If blue confetti spills out, it’s a boy, and if pink emerges, well, you’ve guessed it – you’re going to have a girl. Why not have a pint of mild or football-shaped confetti to denote a boy, and if it’s a girl confetti shaped like a washing-up bowl or a vacuum cleaner?

‘You’ve done what?’ I asked him.

‘Yes,’ he said quietly, sounding quite ashamed. ‘It was the wife’s idea,’ he added, feebly, ‘I just went along with it.’

He told me how all the family had gathered in the garden and while someone carefully videoed the whole thing on their phone, he and his wife stood at the front and fired the cannon.

A volley of blue confetti flew into the air, various people shouted ‘it’s a boy!’ – presumably for the benefit of any guests with a serious eye impediment – and then everyone stood there not knowing what to do.

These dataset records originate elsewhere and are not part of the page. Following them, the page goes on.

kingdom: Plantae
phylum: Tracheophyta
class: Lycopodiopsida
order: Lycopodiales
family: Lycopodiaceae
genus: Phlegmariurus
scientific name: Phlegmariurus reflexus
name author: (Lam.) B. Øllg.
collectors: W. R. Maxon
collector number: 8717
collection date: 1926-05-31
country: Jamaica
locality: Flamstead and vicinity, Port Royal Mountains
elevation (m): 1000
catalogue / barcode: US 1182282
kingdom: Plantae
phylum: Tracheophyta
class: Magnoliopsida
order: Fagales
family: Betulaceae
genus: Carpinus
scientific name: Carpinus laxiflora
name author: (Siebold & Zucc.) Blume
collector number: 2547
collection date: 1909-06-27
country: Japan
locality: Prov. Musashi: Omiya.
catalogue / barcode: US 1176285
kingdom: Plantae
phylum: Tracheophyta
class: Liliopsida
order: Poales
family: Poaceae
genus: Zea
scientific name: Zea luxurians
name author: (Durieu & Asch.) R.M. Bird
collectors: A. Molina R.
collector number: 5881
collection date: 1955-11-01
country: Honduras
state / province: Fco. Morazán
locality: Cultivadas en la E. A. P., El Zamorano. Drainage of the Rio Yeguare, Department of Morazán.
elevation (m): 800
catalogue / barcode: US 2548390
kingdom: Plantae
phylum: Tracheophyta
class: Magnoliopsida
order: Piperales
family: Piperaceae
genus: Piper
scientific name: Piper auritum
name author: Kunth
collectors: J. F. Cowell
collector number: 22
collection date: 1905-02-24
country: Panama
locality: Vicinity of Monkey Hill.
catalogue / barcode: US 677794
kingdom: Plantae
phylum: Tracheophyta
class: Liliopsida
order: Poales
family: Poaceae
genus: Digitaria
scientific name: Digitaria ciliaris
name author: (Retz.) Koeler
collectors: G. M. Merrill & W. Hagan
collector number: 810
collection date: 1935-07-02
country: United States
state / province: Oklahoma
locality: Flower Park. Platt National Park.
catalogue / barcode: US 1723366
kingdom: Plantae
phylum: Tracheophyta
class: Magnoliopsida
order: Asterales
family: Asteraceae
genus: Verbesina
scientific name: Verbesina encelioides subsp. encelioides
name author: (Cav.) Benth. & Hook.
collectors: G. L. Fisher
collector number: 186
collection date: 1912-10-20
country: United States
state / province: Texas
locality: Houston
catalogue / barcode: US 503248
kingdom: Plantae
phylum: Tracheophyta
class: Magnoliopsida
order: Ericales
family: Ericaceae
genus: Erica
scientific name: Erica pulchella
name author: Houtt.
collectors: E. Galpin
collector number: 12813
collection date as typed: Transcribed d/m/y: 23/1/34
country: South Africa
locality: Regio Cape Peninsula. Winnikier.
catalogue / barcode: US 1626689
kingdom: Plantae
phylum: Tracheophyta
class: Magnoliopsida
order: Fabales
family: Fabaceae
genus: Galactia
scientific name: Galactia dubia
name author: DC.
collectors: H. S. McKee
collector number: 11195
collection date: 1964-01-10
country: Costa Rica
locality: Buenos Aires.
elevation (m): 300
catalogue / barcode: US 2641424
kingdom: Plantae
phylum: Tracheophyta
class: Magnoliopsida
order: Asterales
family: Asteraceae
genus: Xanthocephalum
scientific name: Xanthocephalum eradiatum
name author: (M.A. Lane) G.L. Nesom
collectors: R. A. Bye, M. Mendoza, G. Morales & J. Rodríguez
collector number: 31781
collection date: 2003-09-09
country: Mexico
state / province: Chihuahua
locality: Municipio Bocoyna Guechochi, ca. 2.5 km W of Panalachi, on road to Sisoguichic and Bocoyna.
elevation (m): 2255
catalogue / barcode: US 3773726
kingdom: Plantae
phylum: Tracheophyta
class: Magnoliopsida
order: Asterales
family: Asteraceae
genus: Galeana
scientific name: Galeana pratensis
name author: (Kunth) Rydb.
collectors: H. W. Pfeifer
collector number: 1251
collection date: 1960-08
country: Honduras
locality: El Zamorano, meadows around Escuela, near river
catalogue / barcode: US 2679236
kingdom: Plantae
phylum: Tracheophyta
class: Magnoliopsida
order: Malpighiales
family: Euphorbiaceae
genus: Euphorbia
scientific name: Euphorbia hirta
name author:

‘Worst thing about it,’ moaned my mate, ‘was that everyone went inside and I had to spend the next 25 minutes picking confetti off the decking’.

I’ve not got anything against anyone who chooses to do this kind of thing.

It’s just that I’m a bit miserable, and tight too, and the thought of shelling out 150 quid – a sum my dad would have baulked at paying for a fortnight’s holiday in France with a new car thrown in – to discover something you can find out for free when the little thing plops out after nine months makes me uneasy.

But I think I’m in a minority because I did a little research on gender reveals and found they are becoming more of a thing among younger couples.

Apparently it’s linked to social media. More than 500,000 videos of expectant couples firing coloured confetti into the air were uploaded to YouTube last year. So in other words people want something visual to mark the moment because it’s no fun at all getting a short video of a nurse saying, ‘Mrs Jones, you’re going to have a girl’. No way will that get as many likes on Facebook.

But a cannon isn’t the only way of revealing what sex baby you’re having.

According to Wikipedia, ‘The most common form of revelation of a fetus' gender is through the cutting of the cake which will show an inside appearance of either blue or pink’.

What is going on with society? It’s a matter of time before someone hires the Red Arrows to fly over their back garden trailing a certain colour of smoke.

As for babies, as you may know I now have two children: a two-and-a-half year old who spends 83 per cent of her time hurling herself to the floor and screaming at the top of her voice ‘I WANT A SNACK’ and a four-month-old who specialises in waking at 1am and 4.30am every night and then – and this is incredibly annoying – spends all day blissfully sleeping.

Mrs C, the other day, looked at the youngest – Wilf – and remarked, misty-eyed, ‘oh he’s growing up so quickly – do you think we should have another?’

I replied, ‘over my dead body’.

We will not be in need of a confetti cannon any time soon.